ECB Stress Tests: The View of an Insider (Yves Smith, Naked Capitalism) Contains an piece from Yanis Varoufakis which posits that the safety of banks passing the recent ECB stress tests is an illusion. Why? A majority of bank assets today are financial instruments. Loans (now a minority asset) are backed by tangible assets as security. Financial instruments are backed by a counterparty and counterparty risk is not part of the stress formula, just the security risks. When the next financial system collapse comes it will be brought on by counterparty failures (just like the last one). So this article suggests the tests are purely cosmetic and the pig lives on as before.
How the Fed got from eternity to here (John Authers, Financial Times) When QE3 began (also called QE∞ or QE infinity), it was expected by most to increase inflation, devalue the dollar and push interest rates up. The opposite happened. What does that tell us about the state of understanding of economics?

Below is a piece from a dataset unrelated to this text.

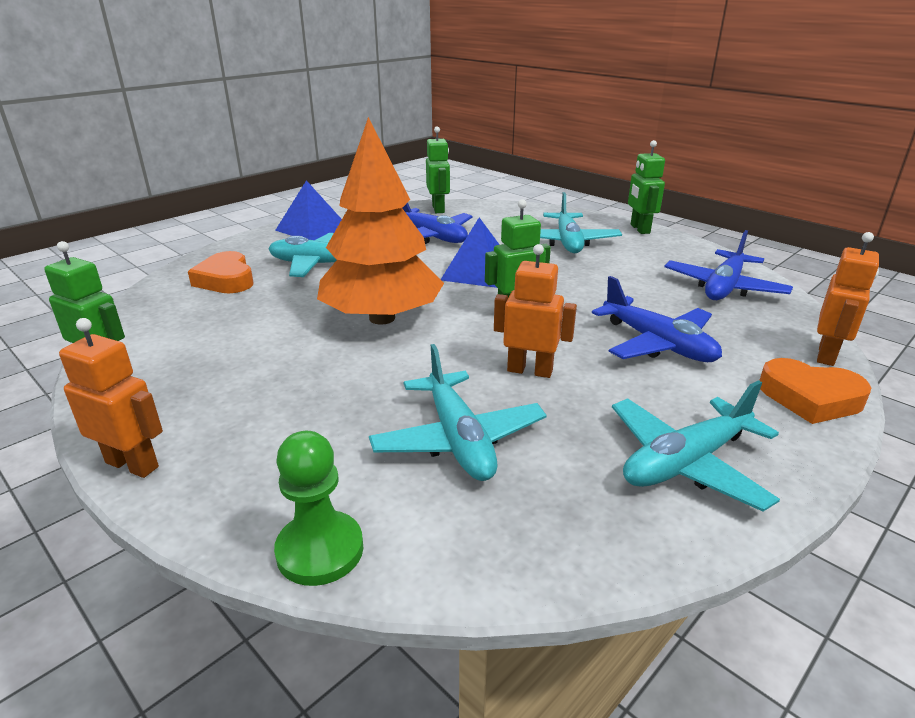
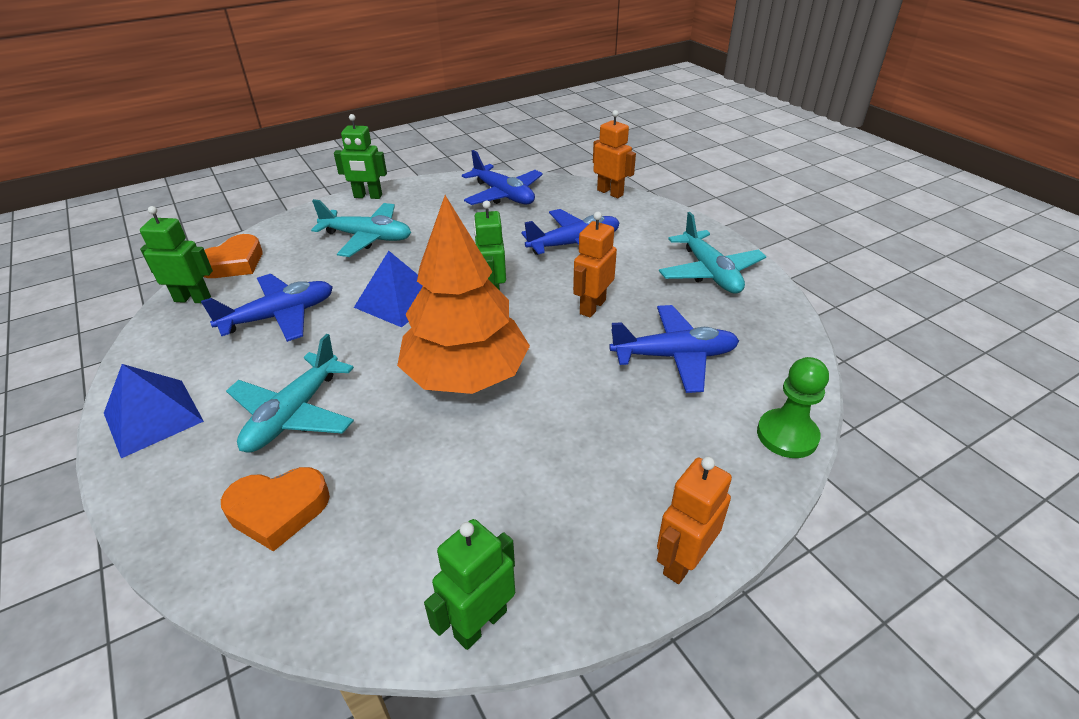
camera: 75 degrees left, 10 degrees up
(458, 439) = (674, 356): turquoise plane -> blue plane
(810, 398) = (654, 214): orange heart -> orange heart (234, 263)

Euro vs $US (Warren Mosler, The Center of the Universe) This post contains a great line of seeming nonsense which actually makes perfect sense. You'll have to read Warren's article to see why.
I can see the euro going up in value until it becomes worthless.
What is secular stagnation? (Matthew Yglesias, Vox) The term was introduced in 1939 by economist Alvin Hansen when he discussed the problem of what happens to economic growth when population is declining. The term secular stagnation was again introduced by Lawrence Summers at an IMF Forum nearly a year ago. Summers discussed the possibility that demand might be independent of the amount of monetary stimulus that could be created. His address can be seen below. See reference Economic Progress and Declining Population Growth (Alvin Hansen, The American Economic Review - 1939). Yglesias discusses other theories of economic slowdown. But none of the slowdown theories discussed bear on the Irving Fisher theory of debt deflation that has been gaining interest and attention along with the thinking that Yglesias discusses.